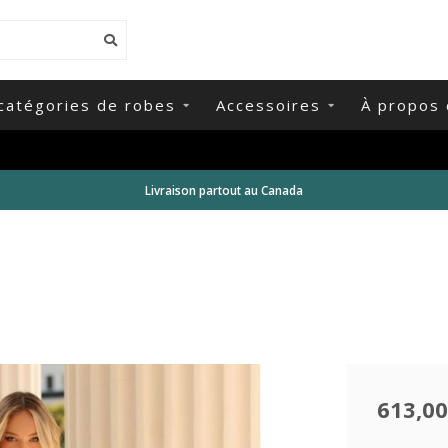
catégories de robes
Accessoires
À propos 
Livraison partout au Canada
613,00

==========

Directive
Rewrite the text of the rows above, changing "Accessoires" to "Chaussures" and keeping everything else unchanged. Leave out the pictures.

Result below
catégories de robes
Chaussures
À propos 
Livraison partout au Canada
613,00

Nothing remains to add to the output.